Exercise description: Count the lines in the material that contain the string "special". Give only the number.

[Data entries]
▽
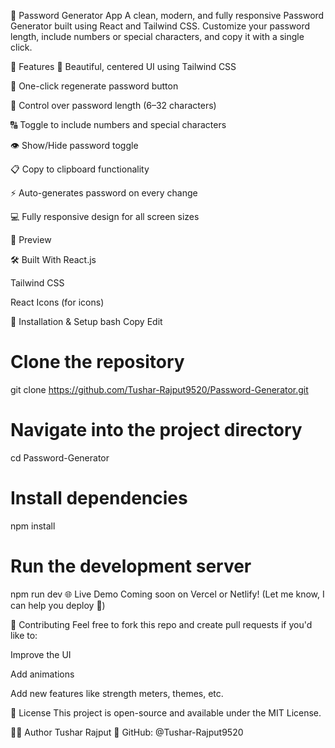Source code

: 🔐 Password Generator App
A clean, modern, and fully responsive Password Generator built using React and Tailwind CSS.
Customize your password length, include numbers or special characters, and copy it with a single click.

<!-- Optional: Replace with your screenshot or live preview -->

🚀 Features
🎨 Beautiful, centered UI using Tailwind CSS

🔁 One-click regenerate password button

🔢 Control over password length (6–32 characters)

🔠 Toggle to include numbers and special characters

👁️ Show/Hide password toggle

📋 Copy to clipboard functionality

⚡ Auto-generates password on every change

💻 Fully responsive design for all screen sizes

📸 Preview

🛠️ Built With
React.js

Tailwind CSS

React Icons (for icons)

📂 Installation & Setup
bash
Copy
Edit
# Clone the repository
git clone https://github.com/Tushar-Rajput9520/Password-Generator.git

# Navigate into the project directory
cd Password-Generator

# Install dependencies
npm install

# Run the development server
npm run dev
🌐 Live Demo
Coming soon on Vercel or Netlify! (Let me know, I can help you deploy 🚀)

🤝 Contributing
Feel free to fork this repo and create pull requests if you'd like to:

Improve the UI

Add animations

Add new features like strength meters, themes, etc.

📄 License
This project is open-source and available under the MIT License.

🙋‍♂️ Author
Tushar Rajput
💼 GitHub: @Tushar-Rajput9520
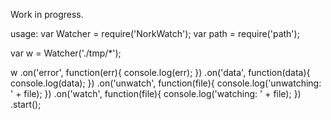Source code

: Work in progress.

usage:
var Watcher = require('NorkWatch');
var path = require('path');

var w = Watcher('./tmp/*');

w
  .on('error', function(err){
    console.log(err);
  })
  .on('data', function(data){
    console.log(data);
  })
  .on('unwatch', function(file){
    console.log('unwatching: ' + file);
  })
  .on('watch', function(file){
    console.log('watching: ' + file);
  })
  .start();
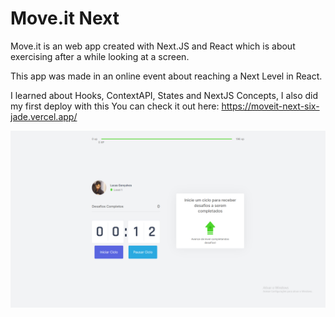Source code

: # Move.it Next

Move.it is an web app created with Next.JS and React which is about exercising after a while looking at a screen.

This app was made in an online event about reaching a Next Level in React.

I learned about Hooks, ContextAPI, States and NextJS Concepts, I also did my first deploy with this
You can check it out here: https://moveit-next-six-jade.vercel.app/

<img src="/readme-img/image.png" >
    

     
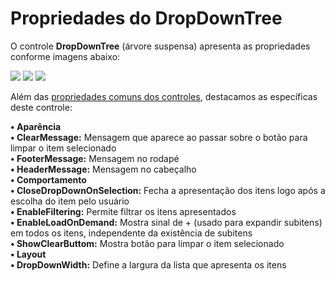 # Propriedades do DropDownTree

O controle **DropDownTree** \(árvore suspensa\) apresenta as propriedades conforme imagens abaixo:

![](http://www.gvinci.com.br/manual/dropdowntree_1.zoom80.png)   ![](http://www.gvinci.com.br/manual/dropdowntree_2.zoom80.png)   ![](http://www.gvinci.com.br/manual/dropdowntree_3.zoom80.png)

Além das [propriedades comuns dos controles](http://www.gvinci.com.br/manual/propriedades_comuns_de_control.htm), destacamos as específicas deste controle:

**• Aparência**  
             **• ClearMessage:** Mensagem que aparece ao passar sobre o botão para limpar o item selecionado  
             **• FooterMessage:** Mensagem no rodapé  
             **• HeaderMessage:** Mensagem no cabeçalho  
**• Comportamento**  
             **• CloseDropDownOnSelection:** Fecha a apresentação dos itens logo após a escolha do item pelo usuário  
             **• EnableFiltering:** Permite filtrar os itens apresentados  
             **• EnableLoadOnDemand:** Mostra sinal de + \(usado para expandir subitens\) em todos os itens, independente da existência de subitens  
             **• ShowClearButtom:** Mostra botão para limpar o item selecionado  
**• Layout**  
             **• DropDownWidth:** Define a largura da lista que apresenta os itens

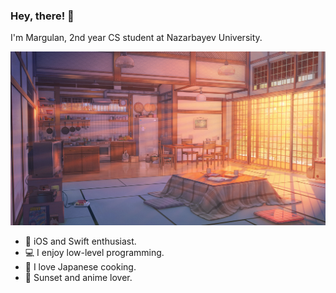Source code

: ### Hey, there! 👋

I'm Margulan, 2nd year CS student at Nazarbayev University.

<img src="https://github.com/enumcase/enumcase/blob/main/assets/background.jpg" width="700">

- 🍎 iOS and Swift enthusiast. 
- 💻 I enjoy low-level programming.
- 🍱 I love Japanese cooking.
- 🌇 Sunset and anime lover.
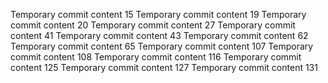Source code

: Temporary commit content 15
Temporary commit content 19
Temporary commit content 20
Temporary commit content 27
Temporary commit content 41
Temporary commit content 43
Temporary commit content 62
Temporary commit content 65
Temporary commit content 107
Temporary commit content 108
Temporary commit content 116
Temporary commit content 125
Temporary commit content 127
Temporary commit content 131
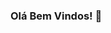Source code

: ### Olá Bem Vindos! 👋 

<!---
thais-resende/thais-resende is a ✨ special ✨ repository because its `README.md` (this file) appears on your GitHub profile.
You can click the Preview link to take a look at your changes.
--->
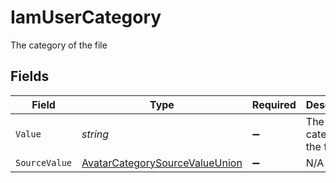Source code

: # IamUserCategory

The category of the file


## Fields

| Field                                                                                       | Type                                                                                        | Required                                                                                    | Description                                                                                 |
| ------------------------------------------------------------------------------------------- | ------------------------------------------------------------------------------------------- | ------------------------------------------------------------------------------------------- | ------------------------------------------------------------------------------------------- |
| `Value`                                                                                     | *string*                                                                                    | :heavy_minus_sign:                                                                          | The category of the file                                                                    |
| `SourceValue`                                                                               | [AvatarCategorySourceValueUnion](../../Models/Components/AvatarCategorySourceValueUnion.md) | :heavy_minus_sign:                                                                          | N/A                                                                                         |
△
Response to this task: 3